» WORK REQUIRED
For the data that follows, give the number of lines in which "орыс" appears. Add nothing to it.

[EXERCISE INPUTS — start]

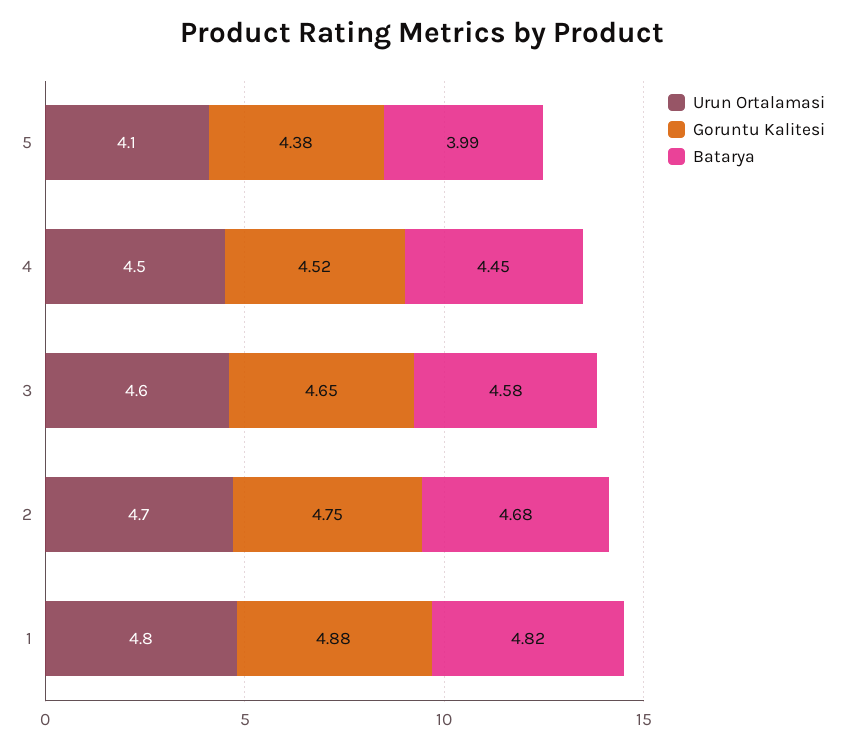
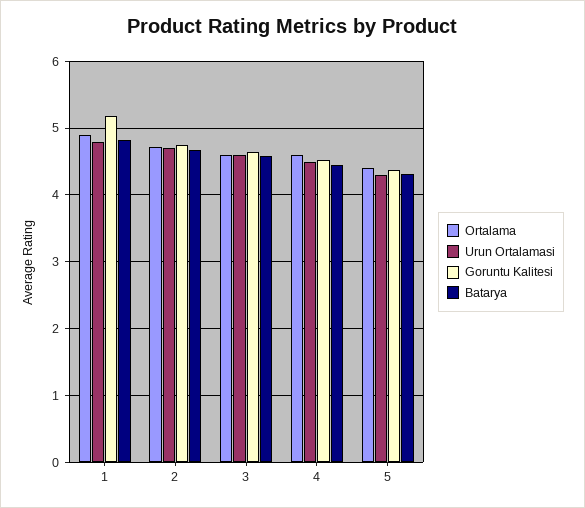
  {
    "Urun Ortalamasi": {
-     "5": 4.1,
+     "5": 4.3,
      "4": 4.5,
      "3": 4.6,
      "2": 4.7,
      "1": 4.8
    },
    "Goruntu Kalitesi": {
      "5": 4.38,
      "4": 4.52,
      "3": 4.65,
      "2": 4.75,
-     "1": 4.88
+     "1": 5.2
    },
    "Batarya": {
-     "5": 3.99,
+     "5": 4.3,
      "4": 4.45,
      "3": 4.58,
      "2": 4.68,
      "1": 4.82
-   }
+   },
+   "Ortalama": {
+     "1": 4.9,
+     "2": 4.7,
+     "3": 4.6,
+     "4": 4.6,
+     "5": 4.4
+   }
  }

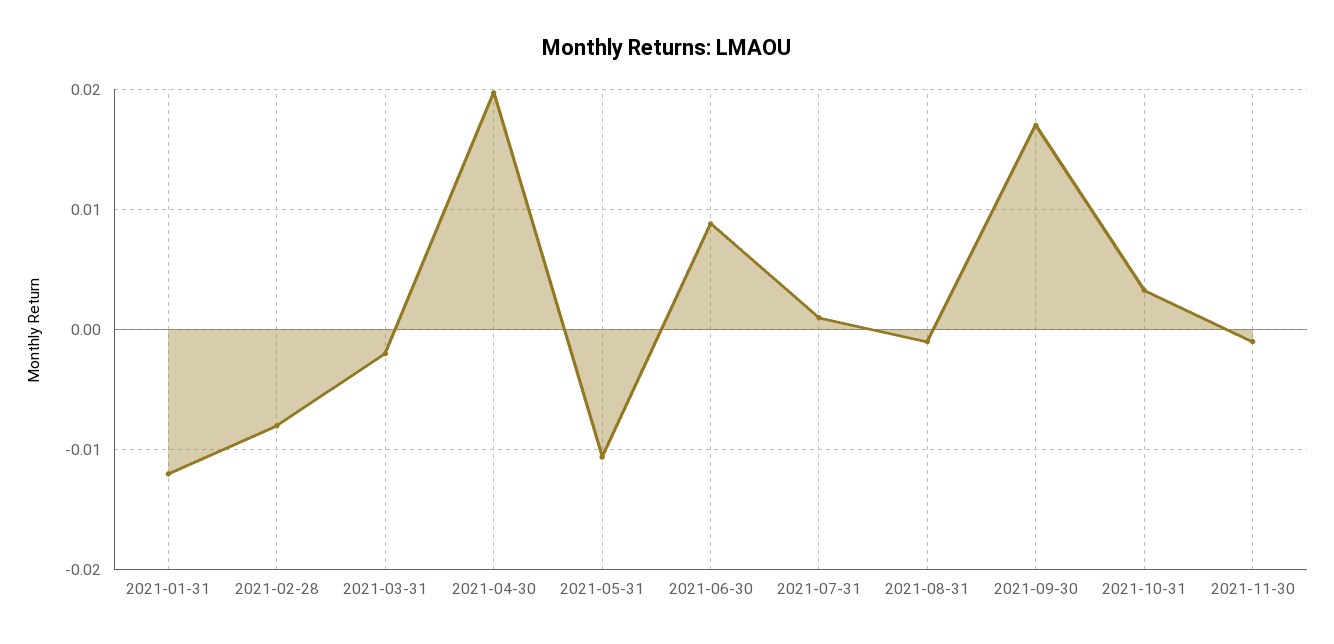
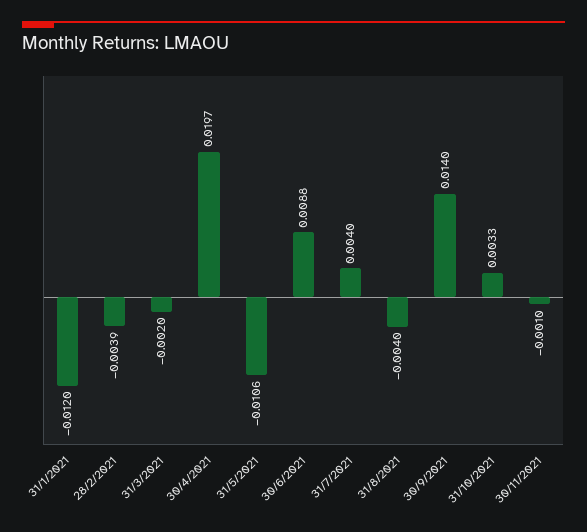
  {
    "2021-01-31": -0.012,
-   "2021-02-28": -0.008,
+   "2021-02-28": -0.0039,
    "2021-03-31": -0.002,
    "2021-04-30": 0.0197,
    "2021-05-31": -0.0106,
    "2021-06-30": 0.0088,
-   "2021-07-31": 0.001,
+   "2021-07-31": 0.004,
-   "2021-08-31": -0.001,
+   "2021-08-31": -0.004,
-   "2021-09-30": 0.017,
+   "2021-09-30": 0.014,
    "2021-10-31": 0.0033,
    "2021-11-30": -0.001
  }

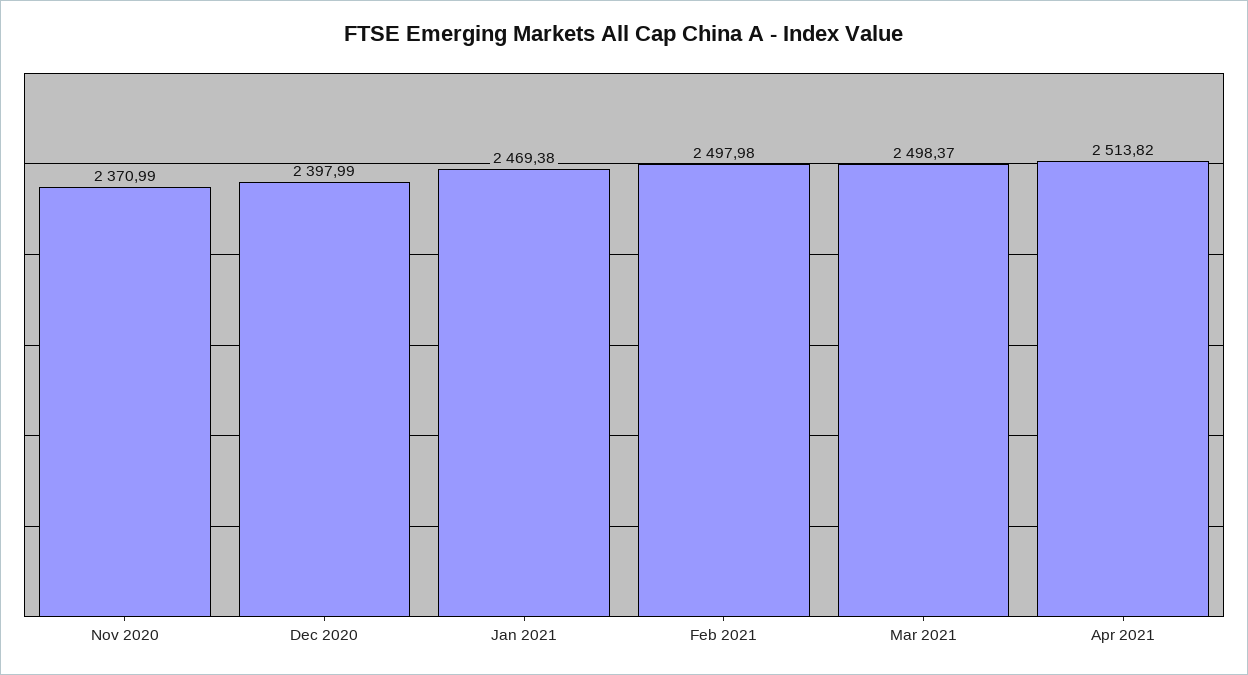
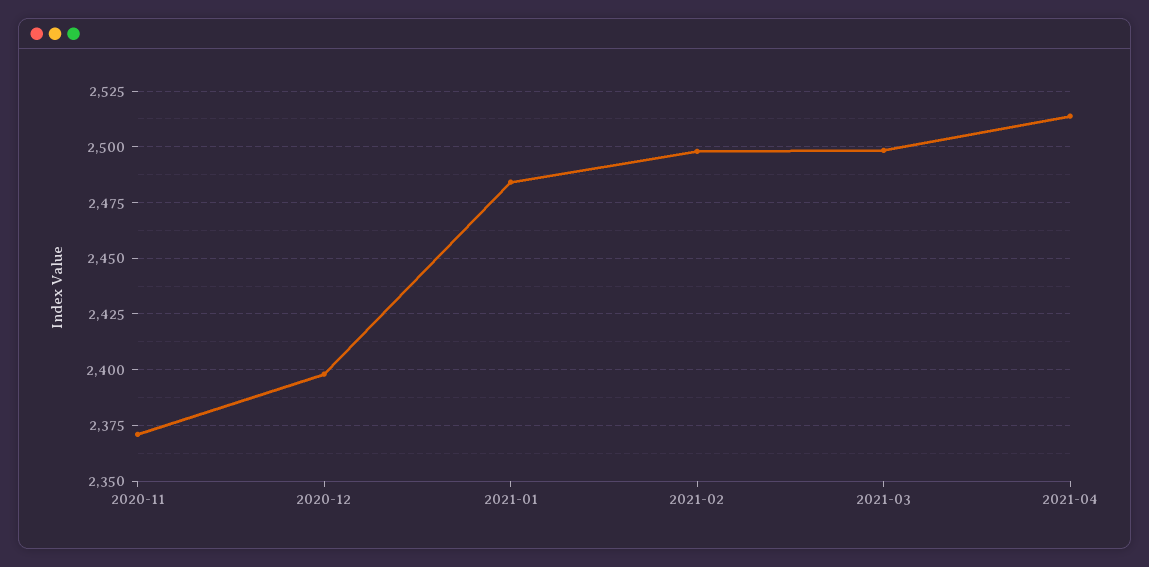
  {
    "Nov 2020": 2370.99,
    "Dec 2020": 2397.99,
-   "Jan 2021": 2469.38,
+   "Jan 2021": 2485,
    "Feb 2021": 2497.98,
    "Mar 2021": 2498.37,
    "Apr 2021": 2513.82
  }

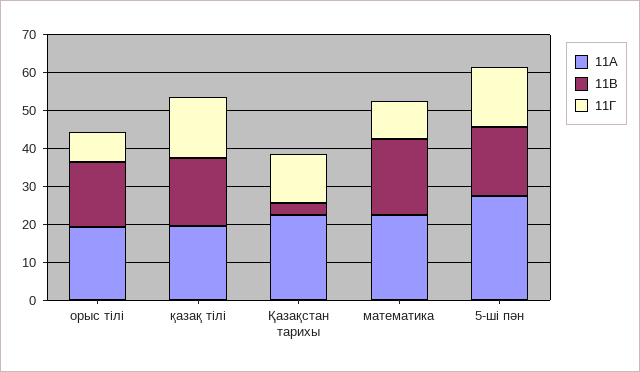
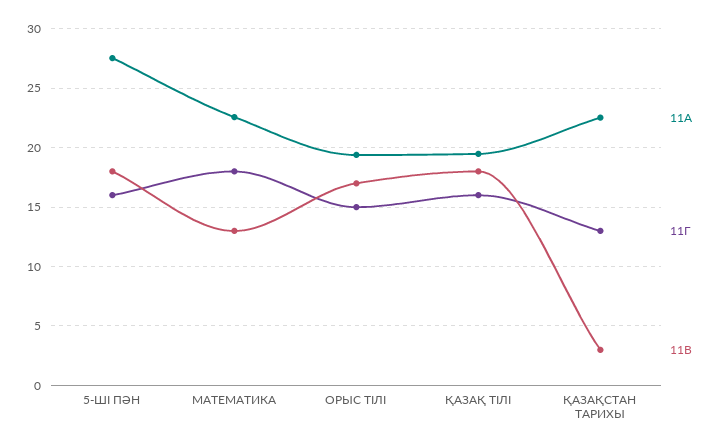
  {
    "11А": {
      "орыс тілі": 19,
      "қазақ тілі": 19,
      "Қазақстан тарихы": 23,
      "математика": 23,
      "5-ші пән": 28
    },
    "11В": {
      "орыс тілі": 17,
      "қазақ тілі": 18,
      "Қазақстан тарихы": 3,
-     "математика": 20,
+     "математика": 13,
      "5-ші пән": 18
    },
    "11Г": {
-     "орыс тілі": 7.5,
+     "орыс тілі": 15,
      "қазақ тілі": 16,
      "Қазақстан тарихы": 13,
-     "математика": 10,
+     "математика": 18,
      "5-ші пән": 16
    }
  }

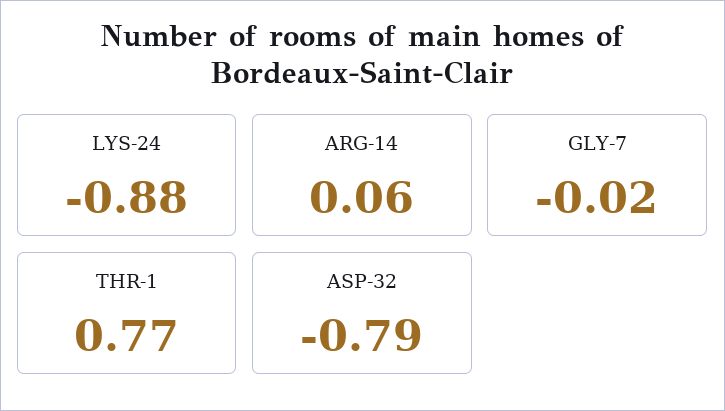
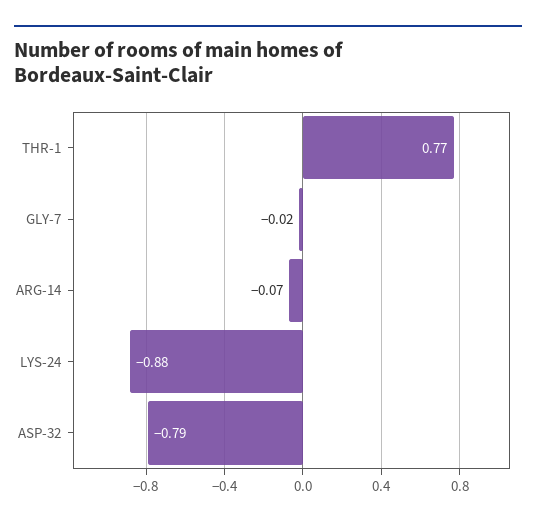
  {
    "LYS-24": -0.88,
-   "ARG-14": 0.06,
+   "ARG-14": -0.07,
    "GLY-7": -0.02,
    "THR-1": 0.77,
    "ASP-32": -0.79
  }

[EXERCISE INPUTS — finish]

» EXERCISE RESULT
4